What the task requires: Swap "Kilo Editor" for "Kilo IDE" throughout the data below and give the lines back with nothing else changed. Leave out the pictures.

Data:
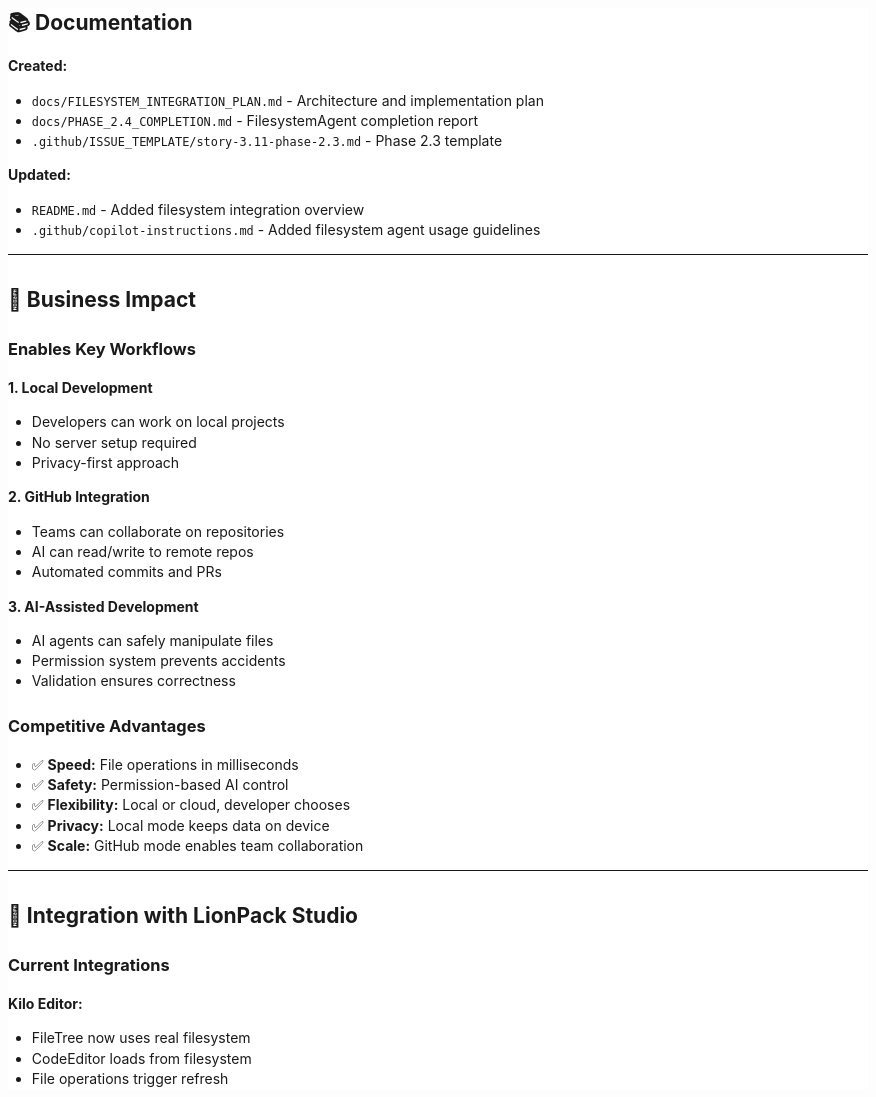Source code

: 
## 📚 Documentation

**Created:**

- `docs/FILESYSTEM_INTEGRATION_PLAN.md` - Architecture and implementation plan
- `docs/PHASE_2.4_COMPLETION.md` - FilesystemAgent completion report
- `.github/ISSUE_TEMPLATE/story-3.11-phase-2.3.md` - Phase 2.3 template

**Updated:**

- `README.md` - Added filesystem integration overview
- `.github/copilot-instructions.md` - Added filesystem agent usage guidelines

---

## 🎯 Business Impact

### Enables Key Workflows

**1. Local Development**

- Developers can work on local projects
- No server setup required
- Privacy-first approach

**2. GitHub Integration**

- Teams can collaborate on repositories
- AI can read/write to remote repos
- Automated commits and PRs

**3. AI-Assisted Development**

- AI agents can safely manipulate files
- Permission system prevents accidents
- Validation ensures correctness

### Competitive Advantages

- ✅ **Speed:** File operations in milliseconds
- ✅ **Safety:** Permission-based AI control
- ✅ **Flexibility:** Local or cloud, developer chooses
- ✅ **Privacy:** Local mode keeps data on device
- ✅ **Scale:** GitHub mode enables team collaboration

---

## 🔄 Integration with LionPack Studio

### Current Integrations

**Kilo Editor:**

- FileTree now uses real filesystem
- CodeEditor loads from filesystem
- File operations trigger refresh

Solved problem:
Source code

: 
## 📚 Documentation

**Created:**

- `docs/FILESYSTEM_INTEGRATION_PLAN.md` - Architecture and implementation plan
- `docs/PHASE_2.4_COMPLETION.md` - FilesystemAgent completion report
- `.github/ISSUE_TEMPLATE/story-3.11-phase-2.3.md` - Phase 2.3 template

**Updated:**

- `README.md` - Added filesystem integration overview
- `.github/copilot-instructions.md` - Added filesystem agent usage guidelines

---

## 🎯 Business Impact

### Enables Key Workflows

**1. Local Development**

- Developers can work on local projects
- No server setup required
- Privacy-first approach

**2. GitHub Integration**

- Teams can collaborate on repositories
- AI can read/write to remote repos
- Automated commits and PRs

**3. AI-Assisted Development**

- AI agents can safely manipulate files
- Permission system prevents accidents
- Validation ensures correctness

### Competitive Advantages

- ✅ **Speed:** File operations in milliseconds
- ✅ **Safety:** Permission-based AI control
- ✅ **Flexibility:** Local or cloud, developer chooses
- ✅ **Privacy:** Local mode keeps data on device
- ✅ **Scale:** GitHub mode enables team collaboration

---

## 🔄 Integration with LionPack Studio

### Current Integrations

**Kilo IDE:**

- FileTree now uses real filesystem
- CodeEditor loads from filesystem
- File operations trigger refresh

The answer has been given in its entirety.